In future, these ras blocks may have data members to keep IP specific 
ras data.

Thanks,
Lijo

>   /* work flow
>    * vbios
>    * 1: ras feature enable (enabled by default)
> @@ -486,16 +499,6 @@ struct ras_debug_if {
>   #define amdgpu_ras_get_context(adev)		((adev)->psp.ras_context.ras)
>   #define amdgpu_ras_set_context(adev, ras_con)	((adev)->psp.ras_context.ras = (ras_con))
>   
> -/* check if ras is supported on block, say, sdma, gfx */
> -static inline int amdgpu_ras_is_supported(struct amdgpu_device *adev,
> -		unsigned int block)
> -{
> -	struct amdgpu_ras *ras = amdgpu_ras_get_context(adev);
> -
> -	if (block >= AMDGPU_RAS_BLOCK_COUNT)
> -		return 0;
> -	return ras && (adev->ras_enabled & (1 << block));
> -}
>   
>   int amdgpu_ras_recovery_init(struct amdgpu_device *adev);
>   
> @@ -512,15 +515,6 @@ int amdgpu_ras_add_bad_pages(struct amdgpu_device *adev,
>   
>   int amdgpu_ras_save_bad_pages(struct amdgpu_device *adev);
>   
> -static inline int amdgpu_ras_reset_gpu(struct amdgpu_device *adev)
> -{
> -	struct amdgpu_ras *ras = amdgpu_ras_get_context(adev);
> -
> -	if (atomic_cmpxchg(&ras->in_recovery, 0, 1) == 0)

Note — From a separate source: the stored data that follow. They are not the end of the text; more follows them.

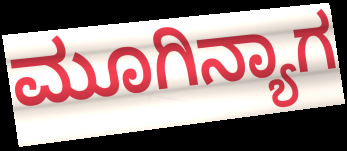
ಮೂಗಿನ್ಯಾಗ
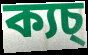
ক্যচ্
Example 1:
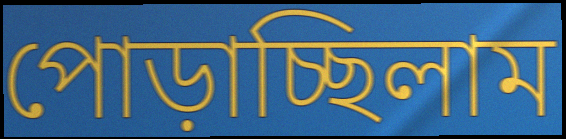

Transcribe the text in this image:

পোড়াচ্ছিলাম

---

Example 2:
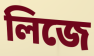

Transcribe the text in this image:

লিজে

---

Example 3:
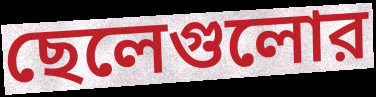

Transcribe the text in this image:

ছেলেগুলোর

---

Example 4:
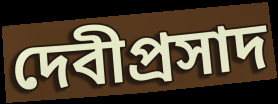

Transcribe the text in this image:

দেবীপ্রসাদ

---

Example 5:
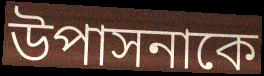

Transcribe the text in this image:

উপাসনাকে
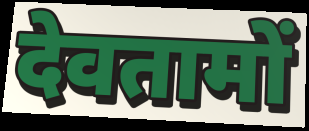
देवतामों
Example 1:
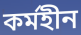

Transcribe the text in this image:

কৰ্মহীন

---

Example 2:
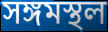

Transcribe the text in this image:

সঙ্গমস্থল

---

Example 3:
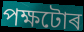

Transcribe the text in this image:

পক্ষটোৰ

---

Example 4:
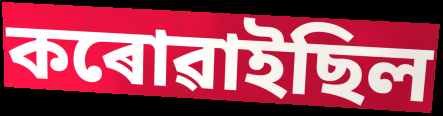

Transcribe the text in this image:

কৰোৱাইছিল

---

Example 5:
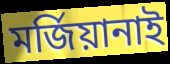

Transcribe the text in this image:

মৰ্জিয়ানাই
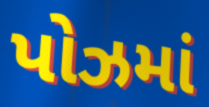
પોઝમાં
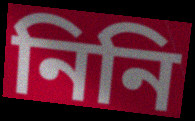
নিনি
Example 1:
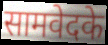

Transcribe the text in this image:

सामवेदके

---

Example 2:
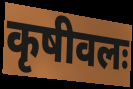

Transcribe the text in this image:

कृषीवलः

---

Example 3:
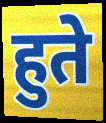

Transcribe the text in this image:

हुते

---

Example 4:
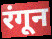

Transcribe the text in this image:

रंगून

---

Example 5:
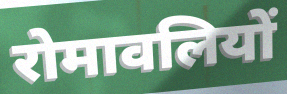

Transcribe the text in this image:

रोमावलियों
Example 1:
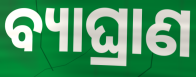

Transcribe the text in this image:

ବ୍ୟାଘ୍ରାଣ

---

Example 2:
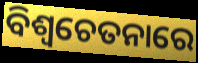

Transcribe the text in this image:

ବିଶ୍ୱଚେତନାରେ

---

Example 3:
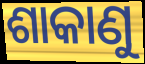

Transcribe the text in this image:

ଶାକାଣୁ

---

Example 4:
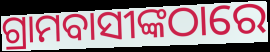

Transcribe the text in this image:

ଗ୍ରାମବାସୀଙ୍କଠାରେ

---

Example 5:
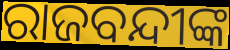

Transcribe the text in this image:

ରାଜବନ୍ଦୀଙ୍କ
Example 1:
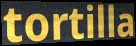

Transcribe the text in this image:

tortilla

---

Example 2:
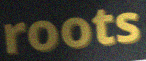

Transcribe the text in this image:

roots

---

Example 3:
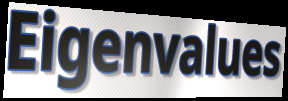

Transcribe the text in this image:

Eigenvalues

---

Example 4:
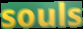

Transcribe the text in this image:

souls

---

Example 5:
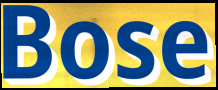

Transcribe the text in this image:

Bose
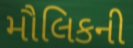
મૌલિકની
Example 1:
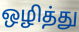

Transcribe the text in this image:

ஒழித்து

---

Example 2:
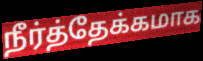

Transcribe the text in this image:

நீர்த்தேக்கமாக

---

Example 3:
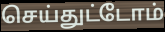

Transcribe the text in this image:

செய்துட்டோம்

> -		schedule_work(&ras->recovery_work);
> -	return 0;
> -}
> -
>   static inline enum ta_ras_block
>   amdgpu_ras_block_to_ta(enum amdgpu_ras_block block) {
>   	switch (block) {
> @@ -652,4 +646,8 @@ const char *get_ras_block_str(struct ras_common_if *ras_block);
>   
>   bool amdgpu_ras_is_poison_mode_supported(struct amdgpu_device *adev);
>   
> +int amdgpu_ras_is_supported(struct amdgpu_device *adev,	unsigned int block);
> +
> +int amdgpu_ras_reset_gpu(struct amdgpu_device *adev);
> +
>   #endif
>